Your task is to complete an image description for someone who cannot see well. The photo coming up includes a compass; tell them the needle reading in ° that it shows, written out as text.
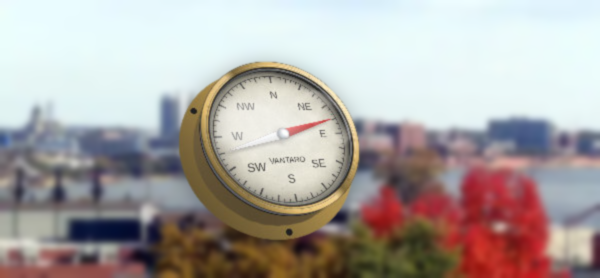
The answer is 75 °
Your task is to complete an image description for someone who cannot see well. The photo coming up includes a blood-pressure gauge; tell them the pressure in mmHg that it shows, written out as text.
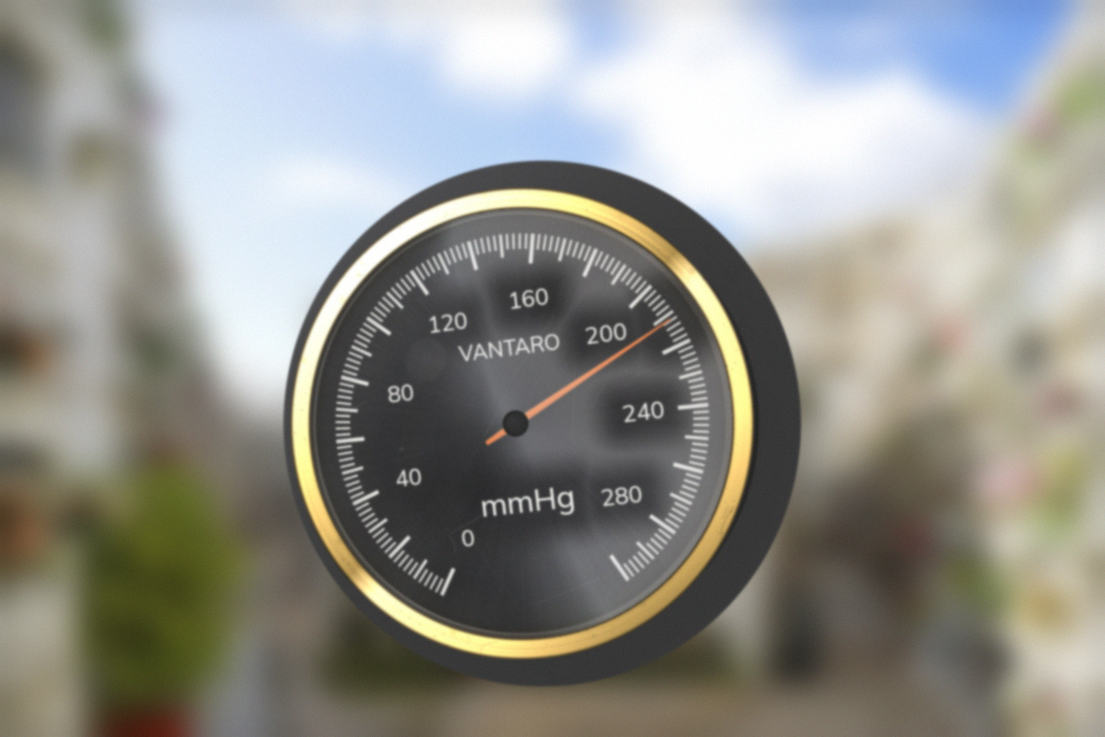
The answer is 212 mmHg
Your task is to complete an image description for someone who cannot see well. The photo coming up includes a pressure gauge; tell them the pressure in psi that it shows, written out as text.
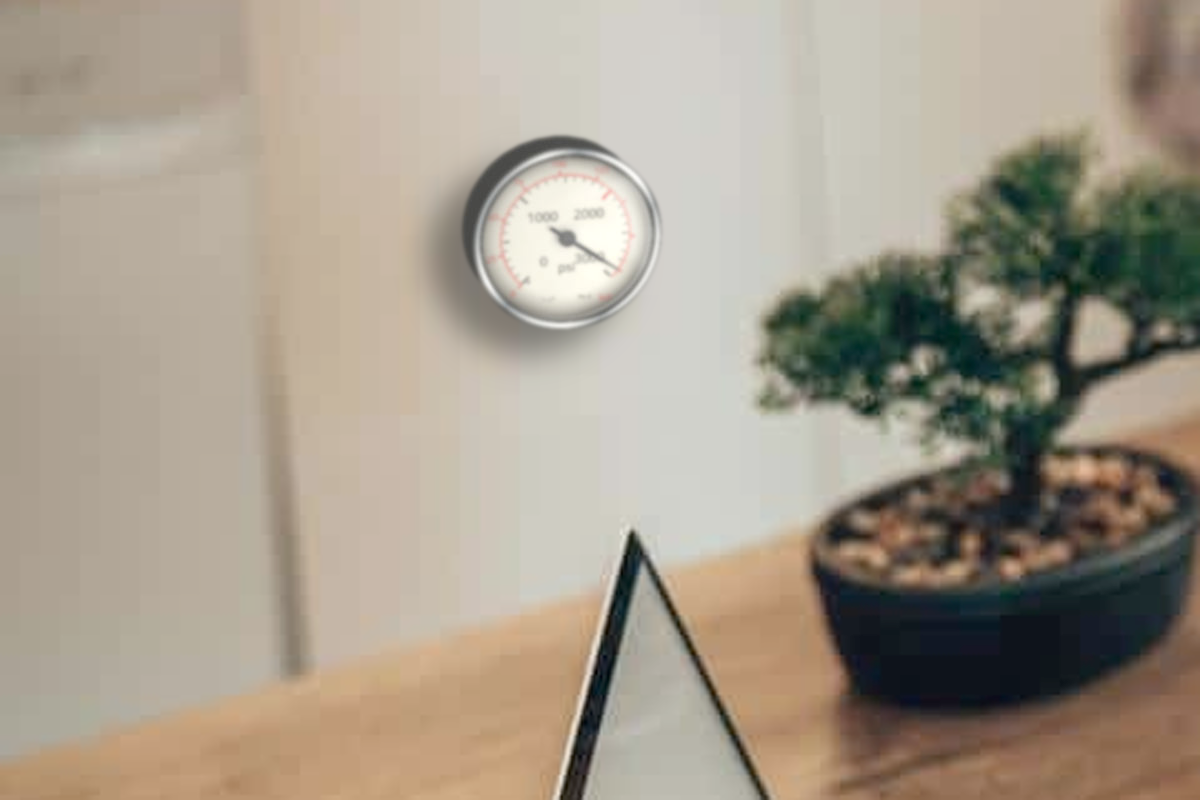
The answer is 2900 psi
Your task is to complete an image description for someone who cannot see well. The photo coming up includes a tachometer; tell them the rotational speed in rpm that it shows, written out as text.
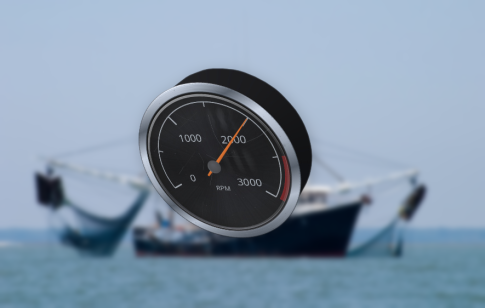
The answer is 2000 rpm
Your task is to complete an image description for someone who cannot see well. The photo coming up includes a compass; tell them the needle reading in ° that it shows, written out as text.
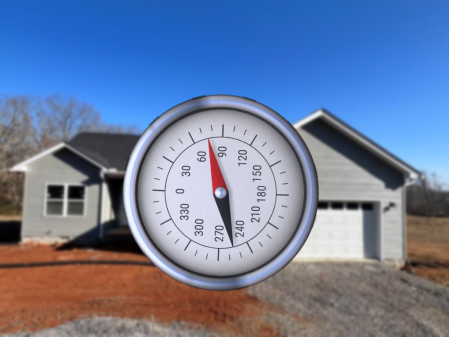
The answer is 75 °
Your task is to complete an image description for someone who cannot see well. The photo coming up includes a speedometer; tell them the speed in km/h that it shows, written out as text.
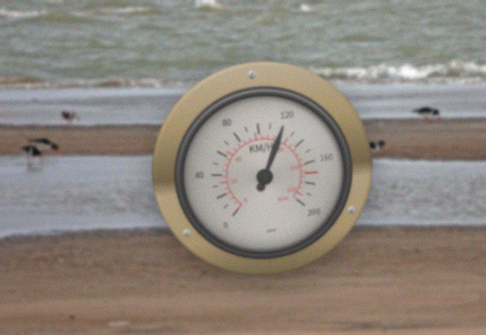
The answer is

▸ Work required
Please go through the data above and keep only the lines that contain the word "written".

▸ Answer section
Your task is to complete an image description for someone who cannot see well. The photo coming up includes a compass; tell them the needle reading in ° that it shows, written out as text.
Your task is to complete an image description for someone who cannot see well. The photo coming up includes a blood-pressure gauge; tell them the pressure in mmHg that it shows, written out as text.
Your task is to complete an image description for someone who cannot see well. The photo coming up includes a pressure gauge; tell them the pressure in psi that it shows, written out as text.
Your task is to complete an image description for someone who cannot see well. The photo coming up includes a tachometer; tell them the rotational speed in rpm that it shows, written out as text.
Your task is to complete an image description for someone who cannot see well. The photo coming up includes a compass; tell them the needle reading in ° that it shows, written out as text.
Your task is to complete an image description for someone who cannot see well. The photo coming up includes a speedometer; tell them the speed in km/h that it shows, written out as text.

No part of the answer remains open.